At Tue, 11 Mar 2014 14:21:38 +0000, Mark Brown wrote:
On Tue, Mar 11, 2014 at 02:59:55PM +0100, Lars-Peter Clausen wrote:
On 03/11/2014 12:21 PM, Mark Brown wrote:
If you think that changing the two snd_soc calls to print errors when anything bad happens then that would also be a good idea then I can send a patch for that.
That would be better, yes.
In my opinion it's better to pass the error on to the upper levels. E.g. if userspace opens the PCM device and there is an IO error in the startup callback then that error should be passed on to the userspace application rather than doing a out of band error reporting and adding a entry to the kernel log.
It would, overall, be much better to be passing errors back.

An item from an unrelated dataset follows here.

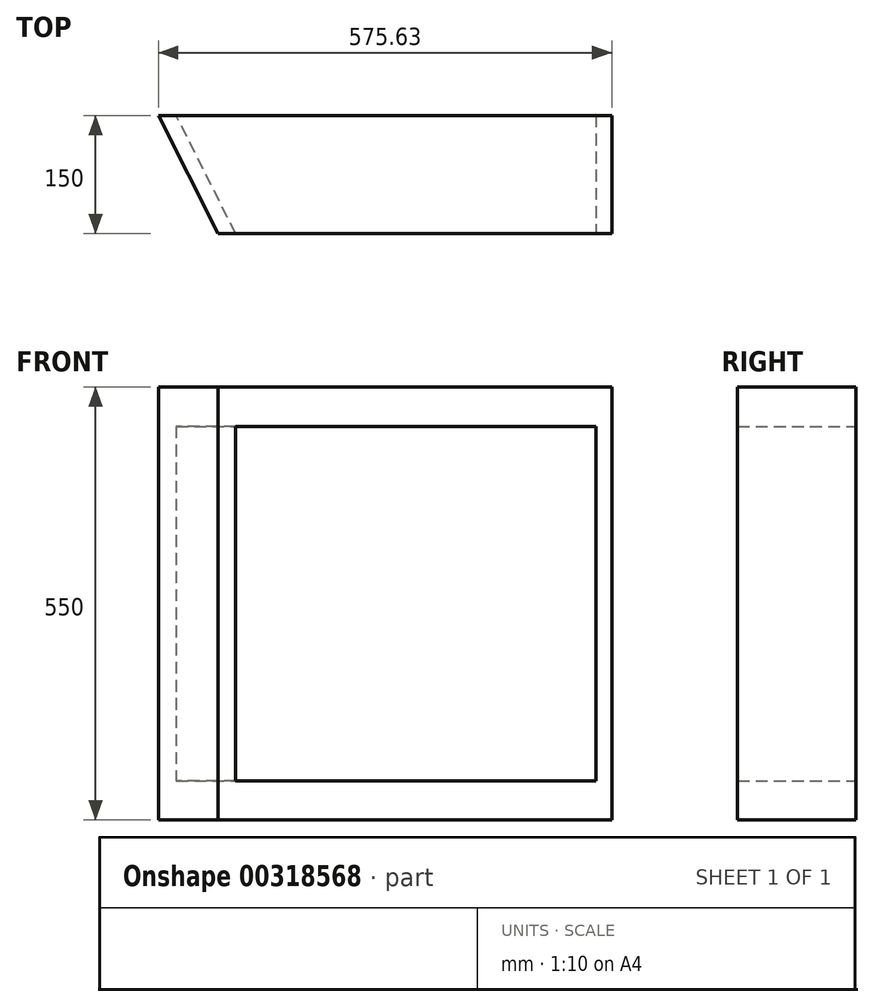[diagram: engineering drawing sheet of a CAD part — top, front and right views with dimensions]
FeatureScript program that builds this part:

However what's actually happening now is I/O errors are routinely ignored and our error handling is somewhat shaky (and realistically it's hard to know what to do a lot of the time when I/O with the device is failing). Given that improving the diagnostics seems like it's going in the right direction, we can always remove this later.
This should be decided for each case, and I agree with the usefulness of error logging for this particular case. The I/O errors are basically exceptions, and shouldn't happen in normal operations.
That said, if the driver behavior depends on such lowlevel errors, its design is wrong, must be fixed in anyway.
Still an open question is whether it should be dev_err() or dev_dbg(). Ideally speaking, dev_dbg() should be used, while dev_err() would be more practical.